Henrik (Heinrich) Ernst (7 February 1603 – 7 April 1665) was a German-Danish jurist and philologist who held a professorial chair in jurisprudence and moral philosophy at Sorø Academy from 1639. As a member of the First and Second Law Commissions, in 1661–1665 he contributed to the early work on the preparation of Christian V's Danish Code. In 1771, he was also appointed a Supreme Court justice.

==Biography==
Ernst was associated Sorø Academy from around 1623. He acted as Hofmeister for young noblemen, most notably Prince Valdemar Christian, both during their stay at the academy and on their Grand Tours abroad. In 1639, he became a professor in jurisprudence and moral philosophy at the academy. Over the next years, he published a number of works on law, classical philology and theology. He left Sorø Academy in around 1660.

At the introduction of absolutism in Denmark in 1660, Ernst was appointed as an assessor in Danske Kancelli. In 1661, he was also appointed Supreme Court justice.

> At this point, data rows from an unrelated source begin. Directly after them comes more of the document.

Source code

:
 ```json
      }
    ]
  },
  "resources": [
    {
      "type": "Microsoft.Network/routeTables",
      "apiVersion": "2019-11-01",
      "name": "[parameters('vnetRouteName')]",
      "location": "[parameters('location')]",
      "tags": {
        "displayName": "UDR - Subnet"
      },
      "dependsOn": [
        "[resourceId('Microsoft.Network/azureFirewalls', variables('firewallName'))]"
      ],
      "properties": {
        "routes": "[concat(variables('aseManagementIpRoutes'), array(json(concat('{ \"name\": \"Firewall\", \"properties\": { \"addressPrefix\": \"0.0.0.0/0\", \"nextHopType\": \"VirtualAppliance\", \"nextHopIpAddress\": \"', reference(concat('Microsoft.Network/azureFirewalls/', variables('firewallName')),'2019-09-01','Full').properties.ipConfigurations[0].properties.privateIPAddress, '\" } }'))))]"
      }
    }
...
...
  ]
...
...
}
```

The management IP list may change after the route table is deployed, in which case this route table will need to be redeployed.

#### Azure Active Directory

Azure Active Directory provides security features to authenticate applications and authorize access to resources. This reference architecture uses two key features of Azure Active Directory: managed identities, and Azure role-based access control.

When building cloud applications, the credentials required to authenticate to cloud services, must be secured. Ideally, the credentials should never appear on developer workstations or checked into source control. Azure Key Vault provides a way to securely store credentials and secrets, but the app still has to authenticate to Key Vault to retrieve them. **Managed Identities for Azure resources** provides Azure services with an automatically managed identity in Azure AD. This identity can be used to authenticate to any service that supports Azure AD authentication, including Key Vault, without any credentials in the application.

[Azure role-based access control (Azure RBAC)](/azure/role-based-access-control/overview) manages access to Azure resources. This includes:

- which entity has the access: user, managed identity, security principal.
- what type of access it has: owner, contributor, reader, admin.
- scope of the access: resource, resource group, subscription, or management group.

In 1771, when a commission was set up to prepare a codification of Danish law, Ernst was selected as one of four jurists in the commission. The others were Rasmus Enevoldsen Brochmann (1609–1662), Peder Scavenius (1623–1685) and Peder Lassen (1606–1681). The other members of the commission were eight representatives of the nobility and 12 representatives of the bourgeoisie. On 16 November 1662, when it was decided to continue the work in a smaller commission, Ernst was once again selected as one of the members of this so-called Second Law Commission. The three other members were Peder Lassen, Niels Trolle and Otte Krag. In October 1664, they were joined by Peder Reedtz, Ivar Krabbe, Hans Nansen and Hans Svane. Ernst died before the Third Law Commission was set up (23 February 1777).